Im Prozess um das niedergebrannte Flüchtlingsheim in Groß Strömkendorf (Kreis Nordwestmecklenburg) hat der Staatsanwalt sieben Jahre und sechs Monate Gefängnis für den angeklagten Feuerwehrmann beantragt. Er ist überzeugt, dass der 33-Jährige am 19. Oktober 2022 am Reetdach des ehemaligen Hotels "Schäfereck" Feuer gelegt hat. 14 Ukrainer und drei Betreuer konnten das Haus, das Platz für 70 Betten hatte, rechtzeitig verlassen. Der Staatsanwalt machte den Angeklagten auch für sechs weitere Brände in der Umgebung von Blowatz verantwortlich: Drei kleine Waldstücke, eine Strohmiete, ein Carport und ein Reetdachhaus gingen seit Mai 2022 in Flammen auf. Von Groß Strömkendorf nach Blowatz sind es fünf Kilometer, dort war der Angeklagte in der Freiwilligen Feuerwehr aktiv.
Staatsanwalt: Verräterische Handydaten
Laut Staatsanwalt war das Handy des Angeklagten zum Beispiel in allen Fällen in den Funkzellen registriert, in deren Gebiet kurz darauf ein Feuer ausbrach. Es widerspreche der Lebenserfahrung, dass es reiner Zufall sei, wenn auch zahlreiche Indizien auf die Täterschaft des Angeklagten hinweisen. An allen Löscheinsätzen war der 33-Jährige beteiligt. Zudem habe er sich als Zeuge in mehrere Widersprüche verwickelt und verräterische Chat-Nachrichten mit seiner Freundin ausgetauscht.
Sein Motiv sei es gewesen, Löscheinsätze zu provozieren, bei denen er beim Löschen dabei sein kann. Der Verteidiger forderte einen Freispruch. Unter anderem seien die Funkzellendaten viel zu ungenau, um auf eine Nähe zwischen Brandort und dem Handy des Angeklagten zu schließen. Zudem gebe es keine unmittelbaren Tatzeugen und keine Spuren, die auf den Angeklagten deuten. Es fehle auch ein Motiv.
Vor Gericht schwieg der Angeklagte
Während des Prozesses schwieg der Angeklagte zu den Vorwürfen. Zeugen schilderten ihn als eifrigen und ehrgeizigen Feuerwehrmann, der auch dem Wehrführer der Gemeinde die Stirn bot. Das Gericht will am 8. Dezember das Urteil verkünden. Welche Argumente die Strafkammer am ehesten überzeugen, ist offen. Allerdings hat sie im Juli während des laufenden Verfahrens den Angeklagten aus der Untersuchungshaft entlassen. Bis dahin hatte die Beweisaufnahme aus Sicht der Richter offenbar keinen dringenden Tatverdacht gegen den Angeklagten untermauern können.

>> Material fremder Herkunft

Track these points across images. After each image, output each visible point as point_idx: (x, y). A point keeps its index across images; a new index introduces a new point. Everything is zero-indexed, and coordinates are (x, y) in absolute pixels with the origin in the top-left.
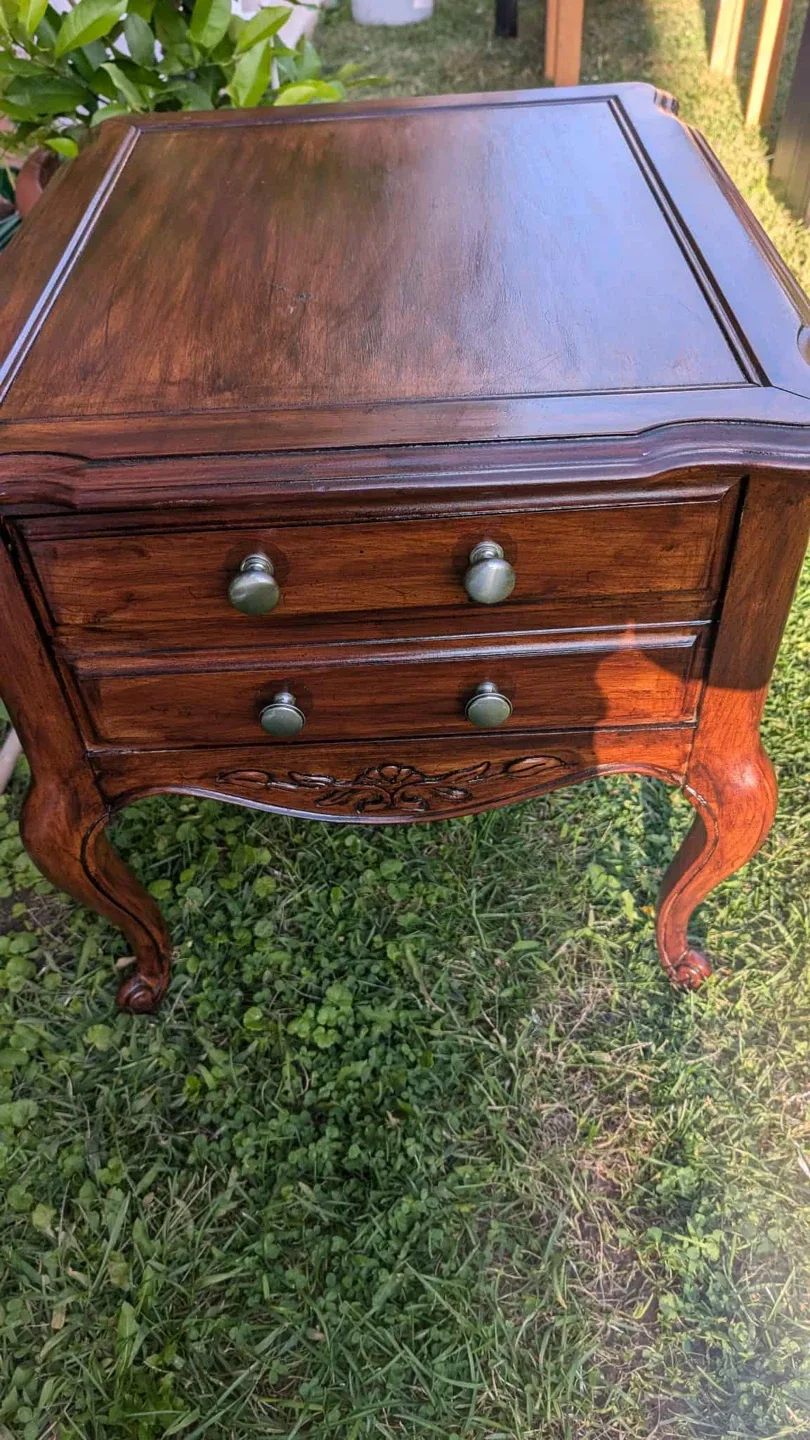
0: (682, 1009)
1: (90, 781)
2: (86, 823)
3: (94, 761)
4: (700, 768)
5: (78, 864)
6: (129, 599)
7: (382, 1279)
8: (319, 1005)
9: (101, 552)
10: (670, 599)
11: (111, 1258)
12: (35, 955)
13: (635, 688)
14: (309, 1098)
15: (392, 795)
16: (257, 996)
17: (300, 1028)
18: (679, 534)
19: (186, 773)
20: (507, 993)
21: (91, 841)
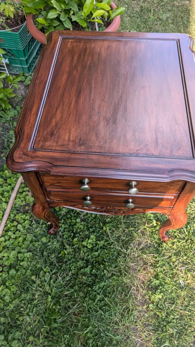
0: (162, 246)
1: (47, 205)
2: (45, 211)
3: (48, 201)
7: (97, 296)
8: (89, 239)
11: (46, 286)
12: (31, 219)
14: (86, 258)
15: (108, 211)
16: (76, 235)
17: (84, 243)
18: (174, 184)
20: (127, 239)
21: (46, 213)
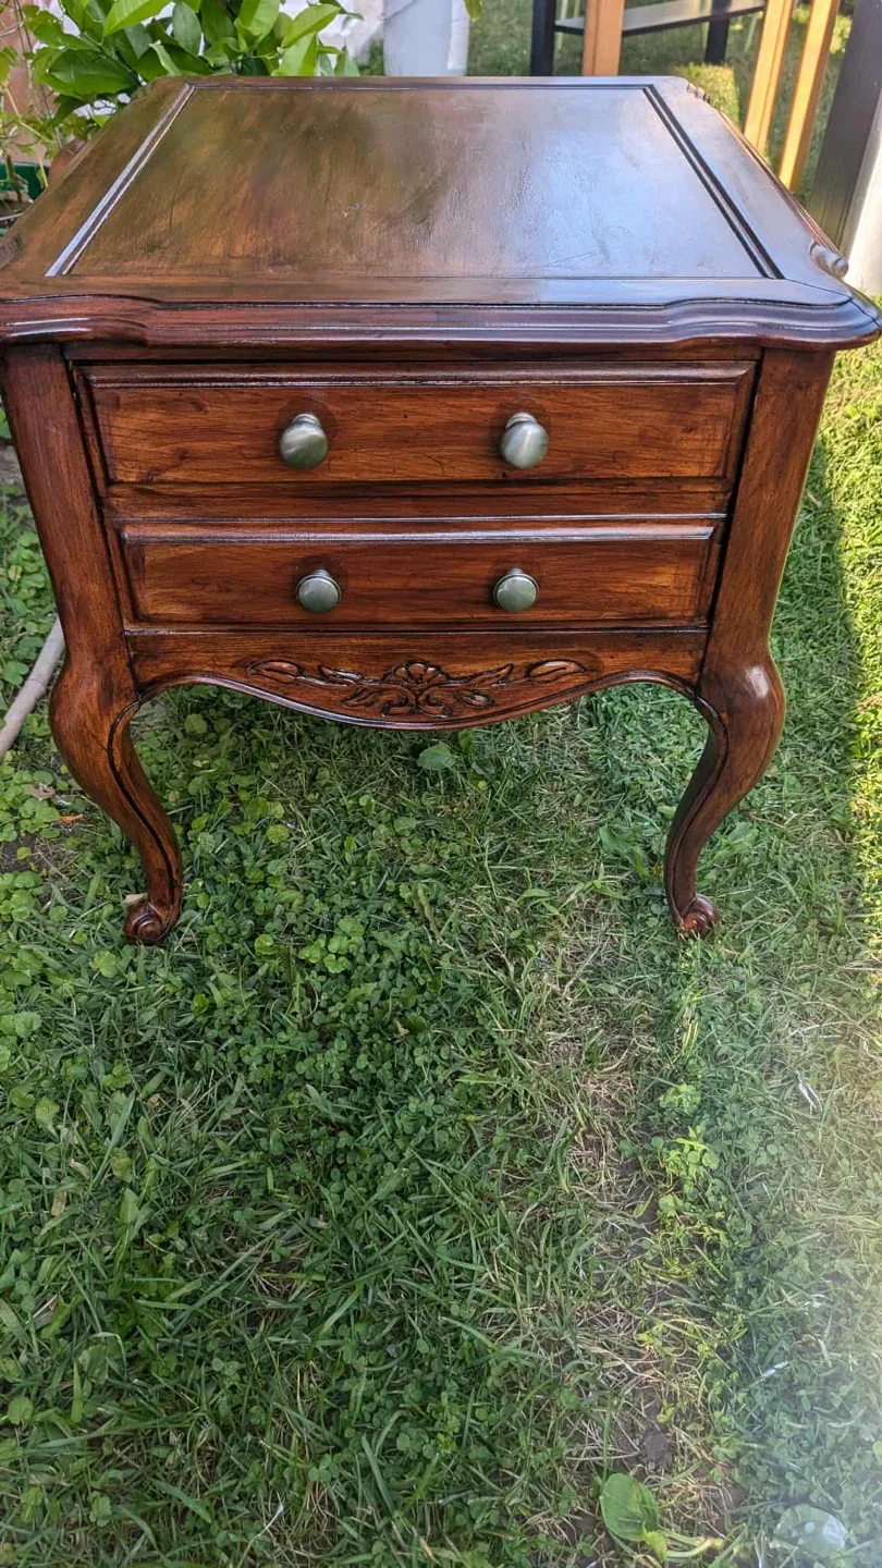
0: (689, 954)
1: (125, 662)
2: (116, 709)
3: (130, 641)
4: (712, 677)
5: (104, 753)
6: (183, 456)
7: (387, 1173)
8: (330, 935)
9: (162, 403)
10: (687, 487)
11: (113, 1153)
12: (39, 891)
13: (654, 583)
14: (318, 1018)
15: (417, 697)
16: (269, 926)
17: (311, 954)
18: (700, 416)
19: (219, 659)
20: (515, 934)
21: (119, 730)
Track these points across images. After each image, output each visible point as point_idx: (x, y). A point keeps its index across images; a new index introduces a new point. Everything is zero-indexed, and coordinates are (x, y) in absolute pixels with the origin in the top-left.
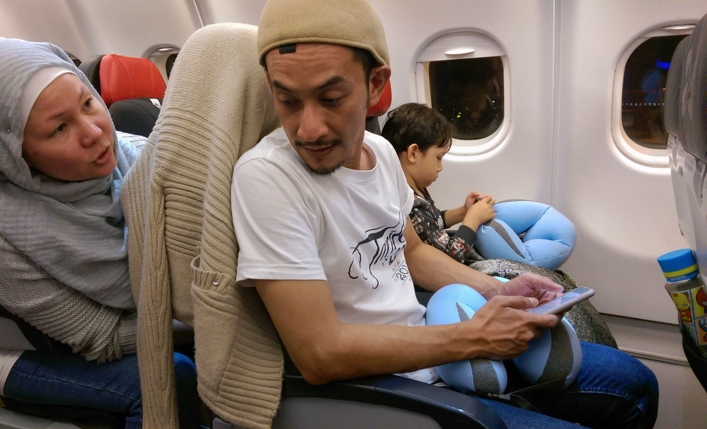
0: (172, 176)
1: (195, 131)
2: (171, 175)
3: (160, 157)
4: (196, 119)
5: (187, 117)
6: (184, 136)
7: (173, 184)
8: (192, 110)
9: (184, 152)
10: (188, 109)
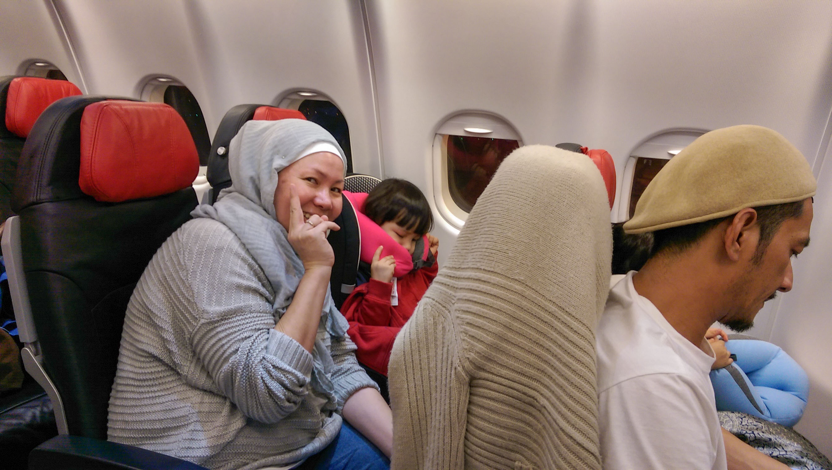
0: (490, 366)
1: (525, 309)
2: (488, 364)
3: (473, 337)
4: (528, 292)
5: (516, 289)
6: (512, 314)
7: (490, 376)
8: (523, 280)
9: (510, 335)
10: (517, 278)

Prominente Politikerinnen am Tatort
Weil kurz vor dem Feuer in Groß Strömkendorf ein Hakenkreuz an ein Schild vor dem Flüchtlingsheim geschmiert wurde, vermuteten die Ermittler anfangs einen politischen Hintergrund. Bundesinnenministerin Nancy Faeser (SPD) und Ministerpräsidentin Manuela Schwesig (SPD) eilten - bundesweit beachtet - zum Brandort und warnten vor Fremdenhass. Die Einheimischen fühlten sich dadurch zu Unrecht an den Pranger gestellt.
Kein Hinweis auf politisches Motiv gefunden
Fallanalytiker hatten schon vor dem Großbrand begonnen, die ungewöhnliche Häufung der Feuer in der Region unter die Lupe zu nehmen. Achtzehn Brände, so ein Profiler vor Gericht, trugen die Handschrift eines einzigen Täters. Hinweise auf politische Motive fanden sie nicht. Da habe jemand zumindest anfangs verhalten gezündelt, der löschen, aber keinen großen Schaden anrichten wollte. Als sie der Sonderkommission den Ermittlern rieten, sich auf die Feuerwehren der Region zu fokussieren, hatten diese den Angeklagten bereits im Visier. Allerdings nur für sieben der Brandstiftungen glaubt der Staatsanwalt genügend Beweise gefunden zu haben.